Problem details: Write the next part of the forum thread on whether to give up hunting or fishing, starting right after its last line.

Reading passage:
# People who hunt AND fish...



## 94NDTA (May 28, 2005)

If you had to give up one, hunting (anything) or fishing (anything)

which would you give up and why?


----------



## Leo Porcello (Jul 10, 2003)

I would give up hunting. I do prefer to hunt but fishing puts me at ease and I think I would need that more in life. Plus I am a waterfowler and to me the best part is decoying the birds and I don't need a gun in my hands to do that.


----------



## Longshot (Feb 9, 2004)

I would give up the fishing. I don't get time much to fish right now and in the fall when choosing between the two it's always hunting.


----------



## ruger1 (Aug 16, 2006)

Fishing for sure. I only fish because there isn't a hunting season open somewhere. My boat gets winterized usually mid-August so I can start preparing for the upcoming seasons. Both are very expensive hobbies. If one had to go, it would be fishing.


----------



## dblkluk (Oct 3, 2002)

I would give up fishing around here in a heartbeat but if I had to give up flyfishing in MT It would be a tough choice..

Hunting would end up winning though..90% of my summers are spent hanging out at the lake, pontooning, wakeboarding, etc...not too much fishing anymore.


----------



## huntingdude16 (Jul 17, 2007)

It would be fishing for me. You probably spend more money in the end on hunting, but I just simply enjoy hunting more.


----------



## varmit b gone (Jan 31, 2008)

ruger1 said:


> Fishing for sure. I only fish because there isn't a hunting season open somewhere.


That's me, that and trout tastes really good for breakfast along with some pancakes, so thats about the only other reason I fish.


----------



## Ref (Jul 21, 2003)

I agree with Ruger1 also. I'd rather hunt than fish. I live in great fall fishing country. My buddies keep telling me that I'm missing the best time of year to fish. I have lived here for 30 years and my boat has not hit the water after Labor Day! Maybe it's because I only have a few months to hunt and I can fish for the rest of the year, but I'd still take hunting.


----------



## snow123geese (Feb 3, 2008)

I would give up fishing just because I enjoy hunting more.


----------



## blhunter3 (May 5, 2007)

I would give up fishing in an instant. I love to hunt and if I gave up fishing I could have more money for other things.


----------



## huntinND (May 1, 2008)

I would also give up fishing. I used to love fishing just as much as hunting, but now I really don't get too excited unless it is a monster. The only reason I fish now is so I can sit on the ice and drink a few beers when there is nothing else to do in the winter.


----------



## varmit b gone (Jan 31, 2008)

huntinND said:


> I would also give up fishing. I used to love fishing just as much as hunting, but now I really don't get too excited unless it is a monster. The only reason I fish now is so I can sit on the ice and drink a few beers when there is nothing else to do in the winter.


Did you forget about coyote hunting? :wink: That's what winter means to me.


----------



## huntinND (May 1, 2008)

> Did you forget about coyote hunting? That's what winter means to me.

Available data:
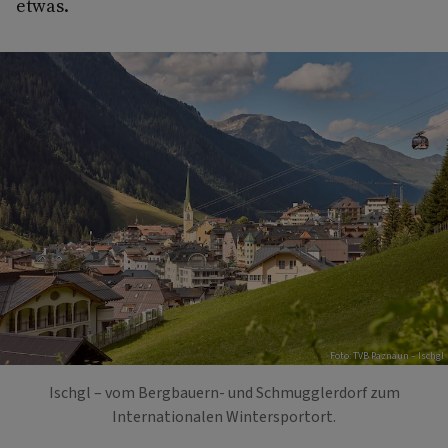
etwas.
Foto: TVB Paznaun – Ischgl
Ischgl – vom Bergbauern- und Schmugglerdorf zum
Internationalen Wintersportort.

Response for this exercise:
No I didn't forget, I do animal damage control year round for a job so I didn't include it. But winter time coyote hunting is also better then fishing for sure.


----------



## KEN W (Feb 22, 2002)

I would give up fishing first also.The last thing to go would be my week in Sask. goose hunting.


----------



## woodpecker (Mar 2, 2005)

That question is like asking which testicle would you give up!!!
To me they are both equally as important!!


----------



## Goosepride (Sep 29, 2003)

I think I would have to stop hunting. It seems with all the politics associated with hunting lately, it takes a lot of fun out of it. I find myself looking over my shoulder all of the time when I'm hunting worrying about doing something wrong. When I fish, I can relax and enjoy it more. Kind of like what PC said. To be honest, I would rather eat walleye over waterfowl. I do enjoy pheasant though! So, if I had to choose, I would continue to fish and sell my hunting gear.


----------



## Ref (Jul 21, 2003)

Goosepride brings up some very good points. I just can't get hunting out of my system though. Maybe it's the competitive challenge that I need.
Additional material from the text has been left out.